Personally I like the bottom one the best, the square on the right bothers me alot in the middle one dont know why but I find it really distracts from the flow of the sig.


----------



## plazzman (Mar 29, 2007)

I actually think if you'd done more of the splatter in the first one, it would have been crazy. But splatter is always tough to balance.


----------



## MJB23 (Jan 26, 2007)

I think you're right plazz. I should have either done more splatter or no splatter but just that little bit wasn't enough. I'm trying to move away from using brushes though and use more lighting effects and smudging.


----------



## plazzman (Mar 29, 2007)

Smudging is always a no-no, use the blur features, they're better.


----------



## MJB23 (Jan 26, 2007)

Alright i'll give that a try.

I only used the smudging for the backgrounds and then set them to either color dodge or screen and lowered the opacity.


----------



## plazzman (Mar 29, 2007)

Oh, I thought you meant smudging the stock, ok, my bad.


----------



## Sinister (Nov 19, 2007)

Pretty good MJB, only 2 things I can pick on are your fonts, they really take away from the rest of the sig, they just don't blend in every well in my opinion. Too big and blotchy. 

Your boarders look off as well, once again they just don't blend in very well and take away from the render and backgrounds. For EX: on the R6 one, I'd probably shrink the stroke and maybe 50% fill.

But other than those small things, looks great.


----------



## MJB23 (Jan 26, 2007)

I hate adding fonts to sigs. I know they are supposed to help but I never know what font to use so I just try to use a plain one and they never go well with it like you said. 

The same thing with borders. I might just be doing them wrong. I use the line tool to make a line and then I fill it in. If there's an easier way I'd love for someone to tell me.


----------



## Sinister (Nov 19, 2007)

Never use the line tool for boarders. There is a much easier and better way to do it.

When you make a boarder do it at the end, it's the last thing to do even after the font. 

Make a new layer and use *Rectangle Tool* and cover the whole sig. Then go to *Edit* and select *Stroke*. Then decide the color, and width and your boarder is done much faster that using the line tool.

Also from there, you can do tons of things to the boarder like adding a shadow, another stroke, etc. etc. Doing this gives you a shit load of more options and a major time saver.

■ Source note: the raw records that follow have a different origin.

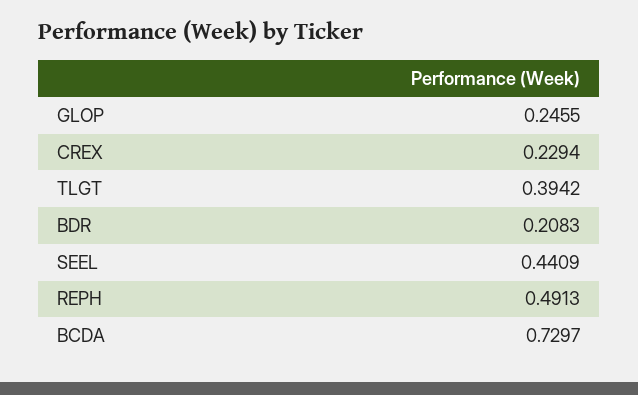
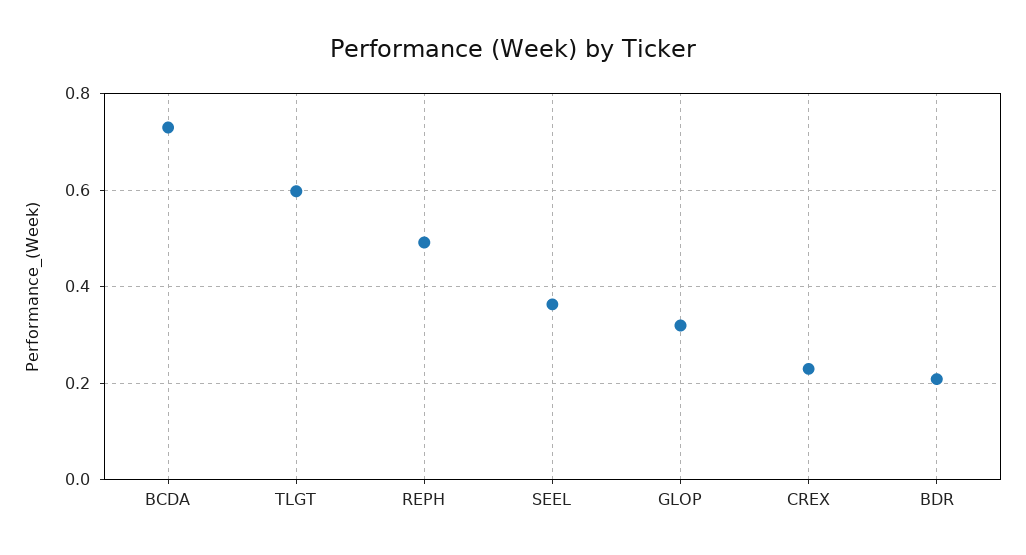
  {
-   "GLOP": 0.2455,
+   "GLOP": 0.32,
    "CREX": 0.2294,
-   "TLGT": 0.3942,
+   "TLGT": 0.6,
    "BDR": 0.2083,
-   "SEEL": 0.4409,
+   "SEEL": 0.36,
    "REPH": 0.4913,
    "BCDA": 0.7297
  }

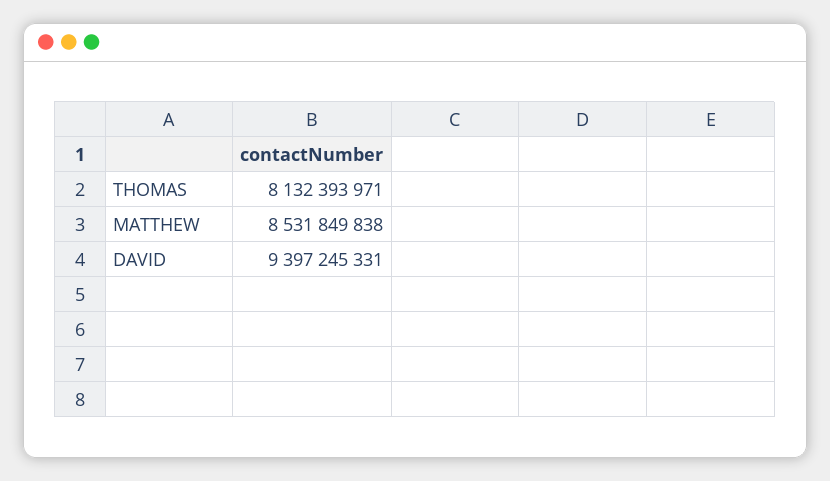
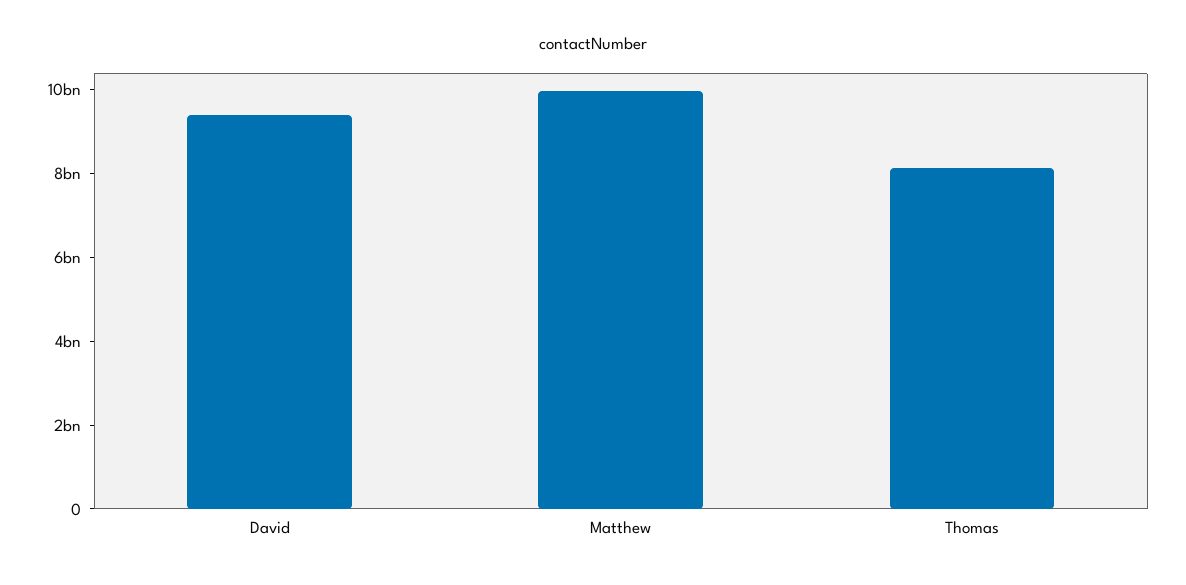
  {
    "THOMAS": 8132393971,
-   "MATTHEW": 8531849838,
+   "MATTHEW": 10000000000,
    "DAVID": 9397245331
  }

Fonts are tricky, I learned a lot from reading Tutorials about fonts.


----------



## Steph05050 (Jun 4, 2008)

im the same when it comes to fonts i never know which to use and for borders i use stroke


----------



## MJB23 (Jan 26, 2007)

Sinister said:


> Never use the line tool for boarders. There is a much easier and better way to do it.
> 
> When you make a boarder do it at the end, it's the last thing to do even after the font.
> 
> ...


Wow I never thought to do the border that way, that seems a lot easier. Thanks


----------